二次創作小説(紙ほか)※倉庫ログ

Re: 【REBORN】 皓々と照る月 【傍観主生息中】 ( No.38 )
日時: 2012/09/16 11:13
名前: 苗字(元なゆ汰 ◆UpTya9wNVc (ID: gwrG8cb2)

 あの日、金髪自称王子と出会った路地裏。そこに、私は居た。この路地裏にいれば、また金髪自称王子と出会える気がしたから。ただの勘だけれど、何となく、そう思ったのだ。金髪自称王子に出会わなければいけない理由。そんなの、私の中では沢山ありすぎた。彼は、人を殺してた。笑って、無邪気に。きっと、彼はマフィアで、殺し屋だ。最終的についた結論は、それしかなかった。

 血を滴らせたナイフを手に持ち、返り血も浴びずに立っていた。ただ、立っていた。一般人ではないと、すぐ判った。彼が、一つも動揺していなかったからだ。人を殺しても、私に見つかっても。ただ、喜び。血を見れることの、喜びを噛み締めて。純粋に、恐いとしか思えなかった。その狂気的な表情に、恐いとしか思えなかった。他の雑念など、いらなかった。

 恐い。その一言が、彼には一番相応しい。


「あっれ。お前…この前のヤツじゃん。何してるわけ? んな所で」


 相変わらず、金色の髪が眩しい。けれど、髪のところどころに、赤がこびりついている。ししっと白い歯を覗かせながら笑う彼の、手を掴んだ。彼は、「気安く触ると殺すぜ?」ともう片方の手でナイフをチラつかせているけれど、それでもいいと思う。とにかく、今彼に用件を伝えることだけが、私に課せられた選択。前髪で目は隠されているというのに、人をも殺しそうな鋭い視線が私を射抜く。

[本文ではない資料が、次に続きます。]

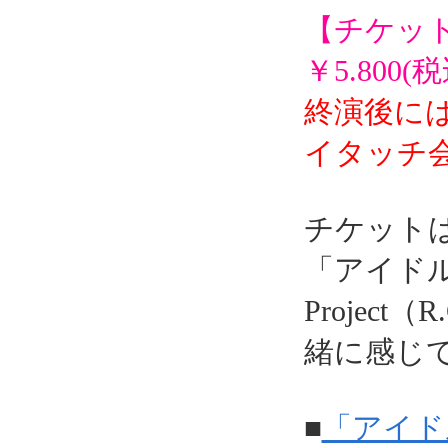
【チケッ
￥5.80
終演後に
イタッチ
チケット
「アイドルマ
Projec
緒に感じ
■
「アイド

 きっと、私がどれほど全力を出して襲い掛かっても、この人には叶わない。


「お願いが、あるんです」
「ふーん。オレにお願いだなんていー度胸じゃん。で、何」
「私を、貴方の所属する組織にいれてください」
「…………」


 ナイフが、私の首元に添えられた。「お前、何者」淡々と。ただ、淡々と機械的に発せられる声が、恐怖を招く。「どこまで、知ってんの」彼が、ナイフに力を込めた。軽くナイフが刺さり、首からつーっと温かい血が流れる。「何も、知りません」同じく私も、淡々と答えた。何も知らないのは本当だ。けれど、私が平凡を手にするにはこれしかない。非凡に染まって全てを終えたら、私は平凡に戻るのだ。


「けれど、貴方がマフィアだというのは、わかります。私は貴方たちに危険が及ぶようなことはしませんし、面倒事にだって巻き込ませません。これは単なる私情です。けれど、私は決めたのです。憎きあのマフィアを殲滅するために、私はマフィアになりたい。強くなりたい。そうすることで、私は平凡へと戻れるのです」

「——ししっ、意味わかんね。何でマフィアを殲滅すっためにマフィアになんの? お前、マジで変だよ」

「目には目を歯には歯を、です。」


 彼は、「成程ね」と笑って、ナイフを閉まった。前髪越しに目があったような気がして、逸らすことなく、そのまま彼の目を見つめる。彼は、あの独特な笑い声を響かせて、私に言った。


「今から行くのはイタリアにある、独立暗殺部隊VARIA。ちなみに王子の名前はベルフェゴールね。王子に逆らうとかありえねーからヨロシク♪」
「——よろしくお願いします!」


 全ては、復讐のために。そのために、私は在る。